Eine der letzten Übersetzungen von Benedikte Naubert ist der Schauerroman Corelia oder die Geheimnisse des Grabes aus dem Jahre 1803. Wie Hilary Brown beschreibt, lässt sich bei dieser Übersetzung eine besonders große Abweichung vom Original erkennen. So wurden nicht nur Stellen gekürzt, sondern auch die Reihenfolge der im Roman beschriebenen Ereignisse geändert. Ein für den Inhalt irrelevanter Bruder der Titelheldin erscheint gar nicht erst im deutschen Text. Naubert baut auch hier ihre Anmerkungen direkt in den Zieltext ein:
Wir haben uns große Freyheiten mit unserm Original genommen. Während die Feder der Verfasserin uns kein Wort vorenthielt, welches in der verwickelten, fast hätten wir gesagt verwirrten Geschichte des geheimnisvollen Grabes aus irgend einem Munde fiel, faßten wir nur einzelne Züge der Entwicklung auf, so wie sie war, oder seyn konnte […] (Naubert 1803: 393)

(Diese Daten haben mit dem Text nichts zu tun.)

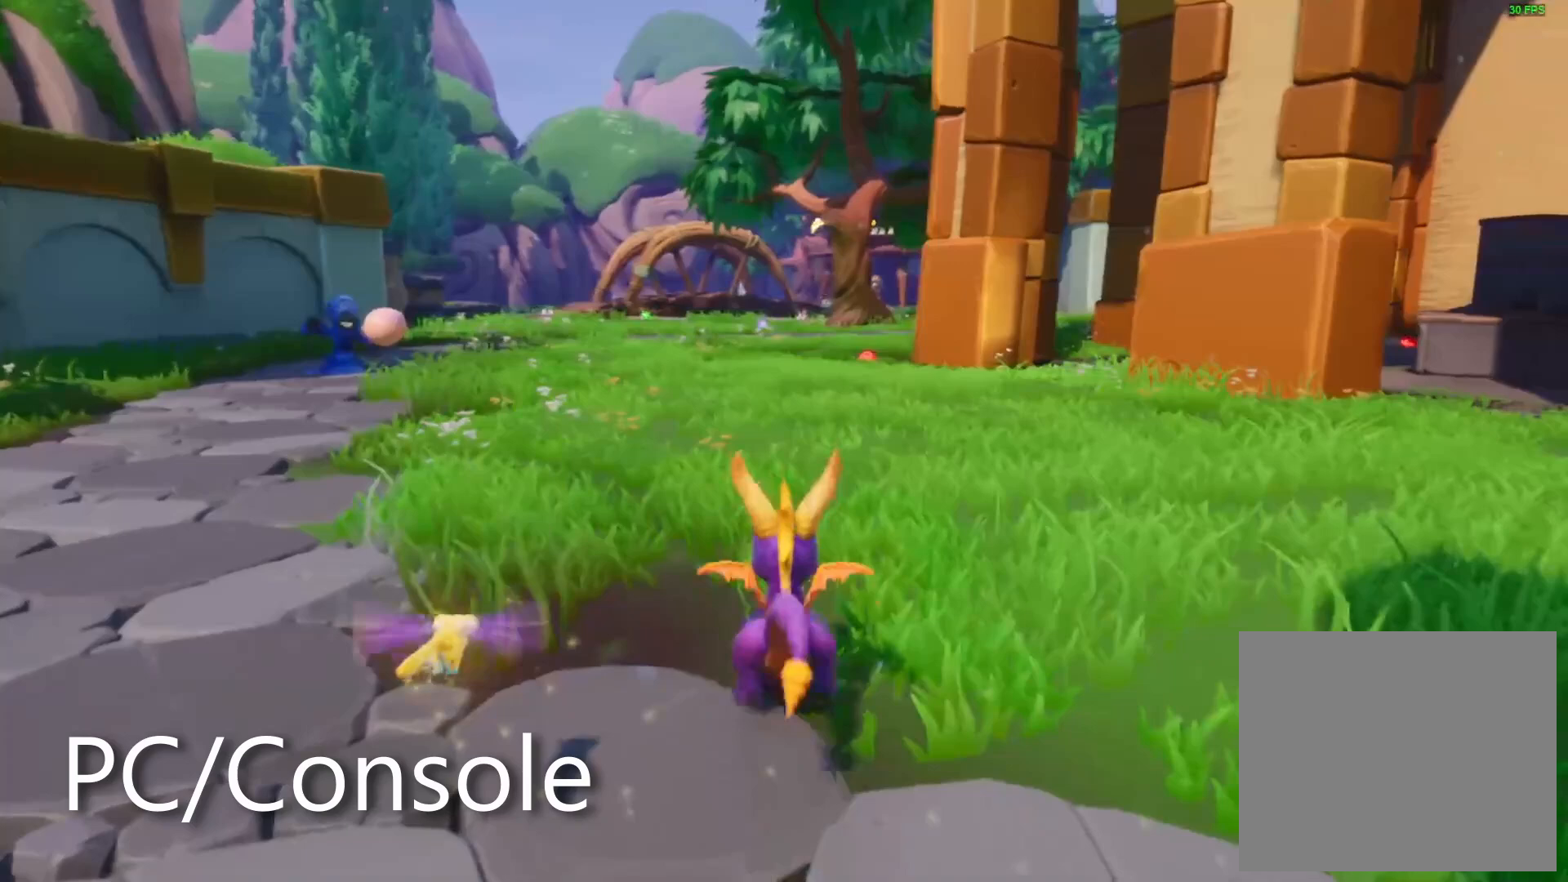
{"buttons": [], "left_stick": "center", "right_stick": "center", "events": []}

[…] und führte seine Corelia dem schönsten Bündnisse entgegen, und ich glaube, die mitleidigen Leserinnen werden mir es danken, daß ich ihn von der Reise nach dem Erbfeind zurückrief, wohin ihn die grausame Urschreiberin gesandt hatte […] (Naubert 1803: 398)
Wie bereits angesprochen und aus der Bibliographie ersichtlich, ist der Umfang des translatorischen Œuvres von Benedikte Naubert keineswegs abschließend geklärt. Die meines Wissens umfangreichste und aktuellste Arbeit zu diesem Thema ist die schon mehrfach zitierte Arbeit Benedikte Naubert (1756–1819) and her Relations to English Culture von Hilary Brown aus dem Jahre 2005. Die Autorin deckt auf, dass etwa Graf Rosenberg, lange Zeit als Originalwerk von Naubert angesehen, tatsächlich eine Übersetzung ist, und stellt eine Liste der von Naubert (mutmaßlich) übersetzten Romane zusammen. In einigen Fällen ist es Brown jedoch trotz akribischer Recherchen nicht gelungen, die englischen Ausgangstexte ausfindig zu machen. Da sich Browns Arbeit explizit mit anglo-deutschen Beziehungen befasst, erwähnt sie Nauberts Übersetzungen aus dem Französischen und Italienischen nur am Rande. Auch Patrick Bridgwater, der in seiner Monographie The German Gothic Novel in Anglo-German Perspective von 2013 Naubert immerhin ein ganzes Kapitel widmet, untersucht schwerpunktmäßig deutsch- und englischsprachige Texte.
Eine tiefergehende, systematische Analyse von Nauberts Werken vor dem Hintergrund europaweiten translatorischen Handelns zur Goethezeit – zu nennen wären hier auch ihre unselbstständigen Veröffentlichungen in Zeitschriften und Journalen sowie ihre in fremdsprachiger Übersetzung erschienenen Romane – könnte insbesondere als Beitrag zur Übersetzungsgeschichte der Schauerliteratur von Interesse sein.